Arguably, the latter. A stable, even if slim, parliamentary majority is adequate for instituting effective policies to combat Covid-19 and restore economic confidence. The decisive issue is whether policy making and executing will rest in the hands of capable and decisive leaders rather than uninspiring and distracted politicians.
This government is a reshuffle of the coalition which bungled its Covid-19 response; drawing from the same shallow talent pool will utterly fail to inspire confidence. Appointing non-partisan, capable and charismatic technocrats to key cabinet positions — most importantly, health, finance, home affairs, and education — seems more useful and important than forging bi-partisan reconciliation. Former Health Ministry Director-General Tan Sri Dr Ismail Merican and senior economist Dr Nungsari Radhi merit consideration, respectively, for health and finance.
The Pakatan Harapan (PH) opposition is faced with a choice: should it accept Ismail Sabri’s overtures?
Joining the MPN and Covid-19 special committee might feel like crumbs compared to the menu of promises and conditional reforms that Muhyiddin presented on 13 August. It might also trigger outpourings of regret and recrimination for the coalition’s rejection of that offer, which cemented the former Prime Minister’s ouster. As the dust settles, these retrospective debates will need to be unpacked, and some settlement reached on how Parliament shapes up — in particular, whether to forge a confidence and supply agreement that precludes no-confidence motions and attempts to defeat the budget, while maintaining the opposition’s role as a check on government.

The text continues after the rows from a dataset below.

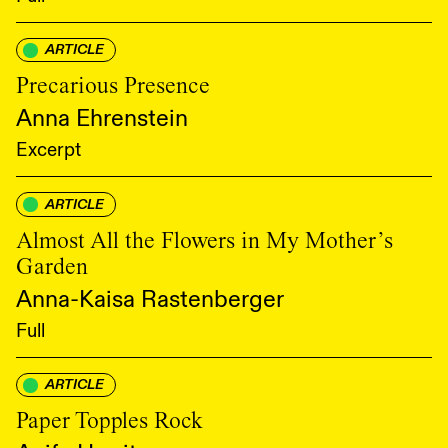
ARTICLE
Precarious Presence
Anna Ehrenstein
Excerpt
ARTICLE
Almost All the Flowers in My Mother’s
Garden
Anna-Kaisa Rastenberger
Full
ARTICLE
Paper Topples Rock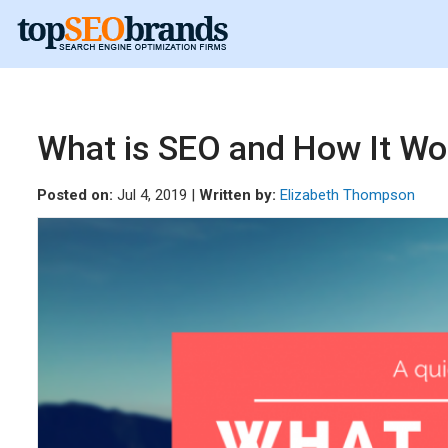
What is SEO and How It Wo
Posted on:
Jul 4, 2019 |
Written by:
Elizabeth Thompson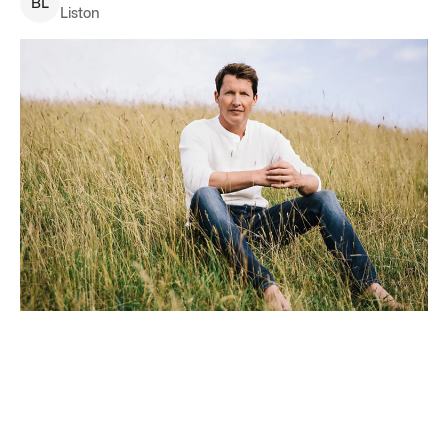
B
L
Liston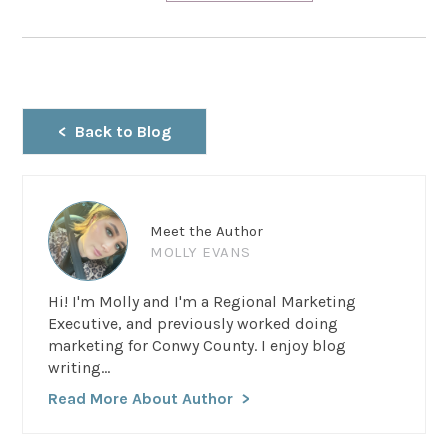
Back to Blog
Meet the Author
MOLLY EVANS
Hi! I'm Molly and I'm a Regional Marketing
Executive, and previously worked doing
marketing for Conwy County. I enjoy blog
writing...
Read More About Author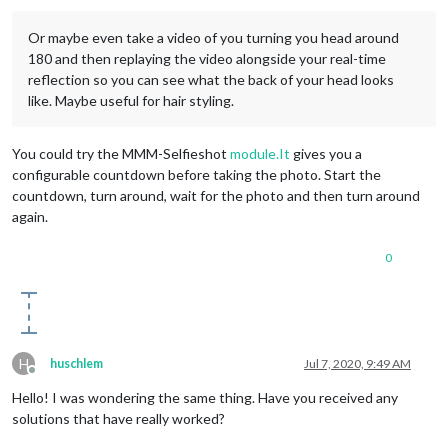
Or maybe even take a video of you turning you head around
180 and then replaying the video alongside your real-time
reflection so you can see what the back of your head looks
like. Maybe useful for hair styling.
You could try the MMM-Selfieshot
module.It
gives you a
configurable countdown before taking the photo. Start the
countdown, turn around, wait for the photo and then turn around
again.
0
H
huschlem
Jul 7, 2020, 9:49 AM
Offline
Hello! I was wondering the same thing. Have you received any
solutions that have really worked?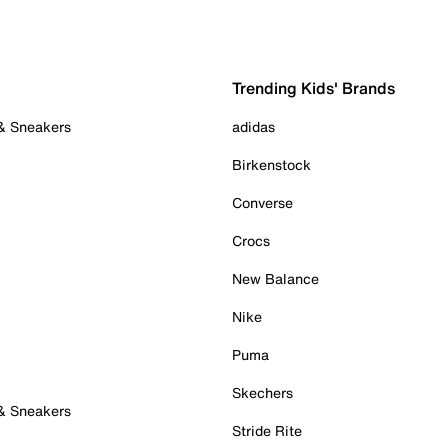
Trending Kids' Brands
 & Sneakers
adidas
Birkenstock
Converse
Crocs
New Balance
Nike
Puma
Skechers
 & Sneakers
Stride Rite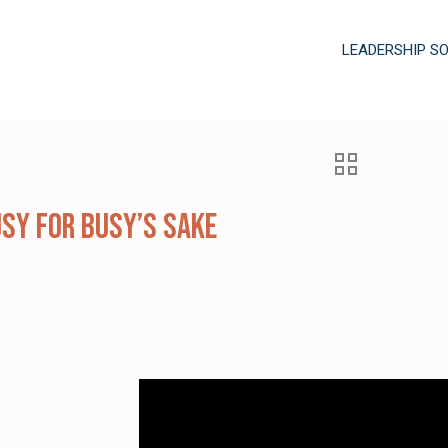
LEADERSHIP S
usy for Busy’s Sake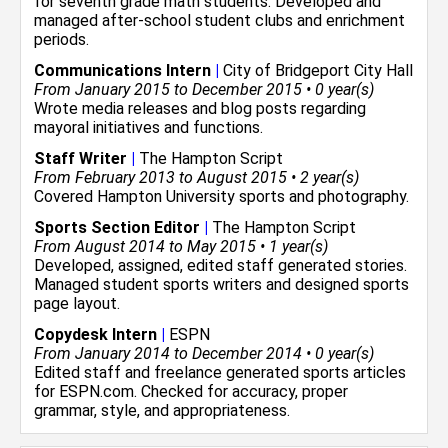
for seventh grade math students. Developed and
managed after-school student clubs and enrichment
periods.
Communications Intern
|
City of Bridgeport City Hall
From January 2015 to December 2015 • 0 year(s)
Wrote media releases and blog posts regarding
mayoral initiatives and functions.
Staff Writer
|
The Hampton Script
From February 2013 to August 2015 • 2 year(s)
Covered Hampton University sports and photography.
Sports Section Editor
|
The Hampton Script
From August 2014 to May 2015 • 1 year(s)
Developed, assigned, edited staff generated stories.
Managed student sports writers and designed sports
page layout.
Copydesk Intern
|
ESPN
From January 2014 to December 2014 • 0 year(s)
Edited staff and freelance generated sports articles
for ESPN.com. Checked for accuracy, proper
grammar, style, and appropriateness.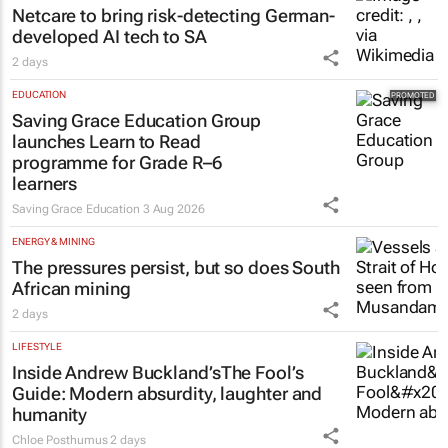
Netcare to bring risk-detecting German-
developed AI tech to SA
2 days
EDUCATION
Saving Grace Education Group
launches Learn to Read
programme for Grade R–6
learners
Saving Grace Education
3 Aug 2026
ENERGY & MINING
The pressures persist, but so does South
African mining
2 days
LIFESTYLE
Inside Andrew Buckland’s
The Fool’s
Guide
: Modern absurdity, laughter and
humanity
Chloe Posthumus
2 days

The formation of Cabinet is the more immediate development. PH is locked out, but if wishes to weigh in on Cabinet’s composition, it better do so before any collaboration with the Ismail Sabri administration’s bi-partisan councils. There is no leverage in threatening to withdraw later. Such a move will relinquish PH’s stake in the deliberations, and will set them up to be painted as quitters on Keluarga Malaysia.
PH holds sufficient moral ground and can appeal to its reformist platform to set its terms for participating in these councils. For example, PH can insist on non-partisan, non-MP appointments to key Cabinet posts, and a pledge of non-interference with the judiciary.

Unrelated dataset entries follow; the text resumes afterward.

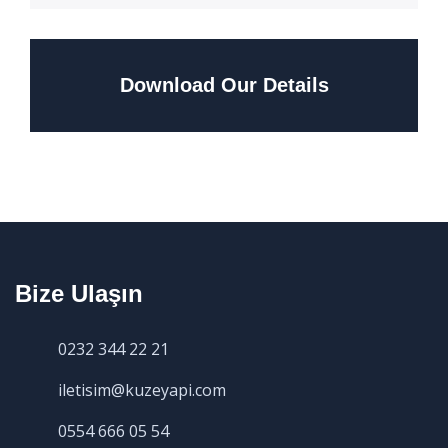
Download Our Details
Bize Ulaşın
0232 344 22 21
iletisim@kuzeyapi.com
0554 666 05 54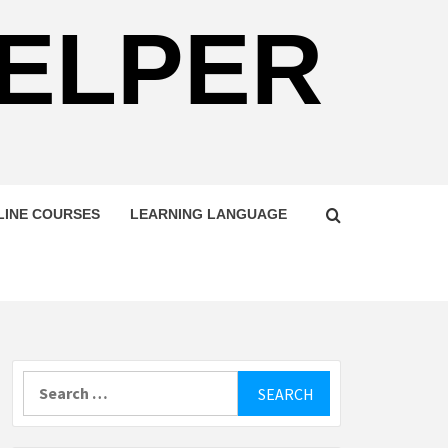
HELPER
LINE COURSES
LEARNING LANGUAGE
Search
for: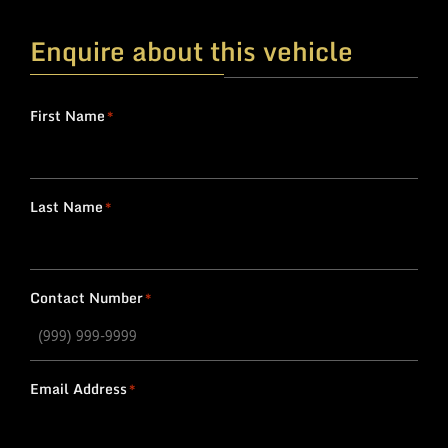
Enquire about this vehicle
First Name
*
Last Name
*
Contact Number
*
Email Address
*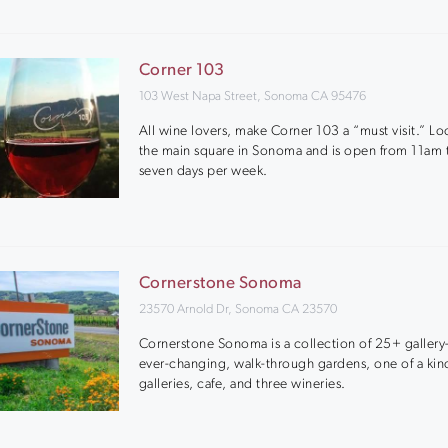
Corner 103
103 West Napa Street, Sonoma CA 95476
All wine lovers, make Corner 103 a “must visit.” L
the main square in Sonoma and is open from 11am
seven days per week.
Cornerstone Sonoma
23570 Arnold Dr, Sonoma CA 23570
Cornerstone Sonoma is a collection of 25+ gallery-
ever-changing, walk-through gardens, one of a kin
galleries, cafe, and three wineries.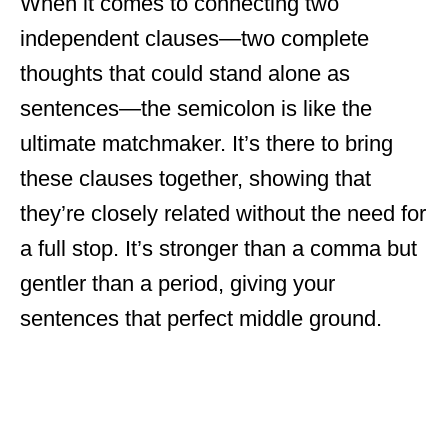
When it comes to connecting two
independent clauses—two complete
thoughts that could stand alone as
sentences—the semicolon is like the
ultimate matchmaker. It’s there to bring
these clauses together, showing that
they’re closely related without the need for
a full stop. It’s stronger than a comma but
gentler than a period, giving your
sentences that perfect middle ground.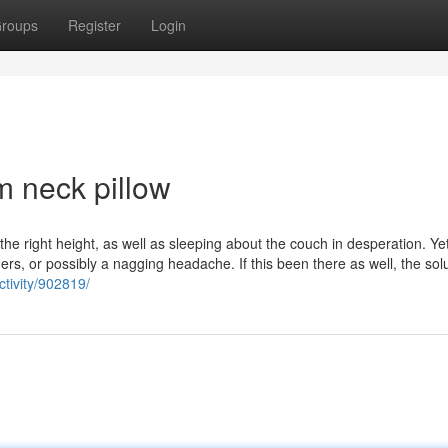
roups
Register
Login
 neck pillow
nd the right height, as well as sleeping about the couch in desperation. Ye
ers, or possibly a nagging headache. If this been there as well, the sol
ctivity/902819/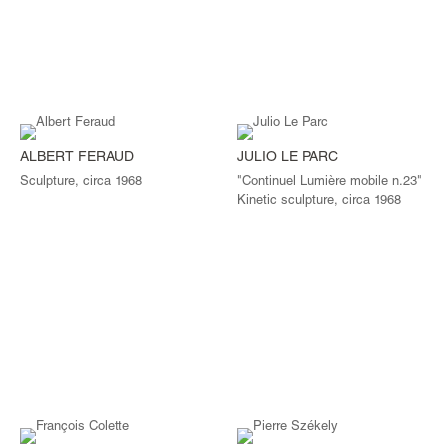
ALBERT FERAUD
JULIO LE PARC
Sculpture, circa 1968
"Continuel Lumière mobile n.23"
Kinetic sculpture, circa 1968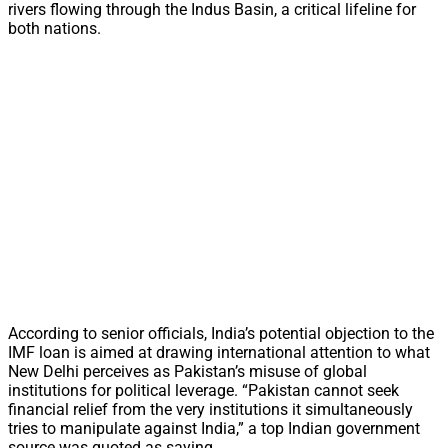
rivers flowing through the Indus Basin, a critical lifeline for
both nations.
According to senior officials, India’s potential objection to the
IMF loan is aimed at drawing international attention to what
New Delhi perceives as Pakistan’s misuse of global
institutions for political leverage. “Pakistan cannot seek
financial relief from the very institutions it simultaneously
tries to manipulate against India,” a top Indian government
source was quoted as saying.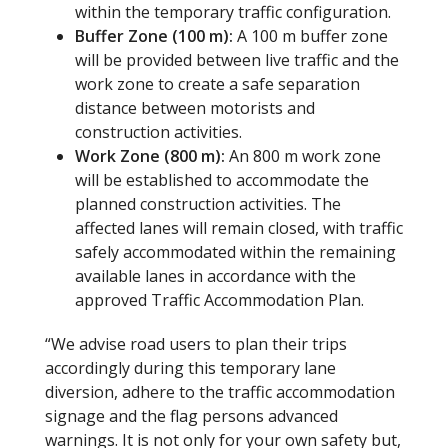
within the temporary traffic configuration.
Buffer Zone (100 m):
A 100 m buffer zone
will be provided between live traffic and the
work zone to create a safe separation
distance between motorists and
construction activities.
Work Zone (800 m):
An 800 m work zone
will be established to accommodate the
planned construction activities. The
affected lanes will remain closed, with traffic
safely accommodated within the remaining
available lanes in accordance with the
approved Traffic Accommodation Plan.
“We advise road users to plan their trips
accordingly during this temporary lane
diversion, adhere to the traffic accommodation
signage and the flag persons advanced
warnings. It is not only for your own safety but,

Such bold measures and key assurances would help steer the nation through perilous times. A non-partisan, competent and technocratic administration might be a world away from the hustle and bustle of politicking; that said, this is what the country needs now.
Lee Hwok-Aun is Senior Fellow of the Regional Economic Studies Programme, and Co-coordinator of the Malaysia Studies Programme, ISEAS – Yusof Ishak Institute.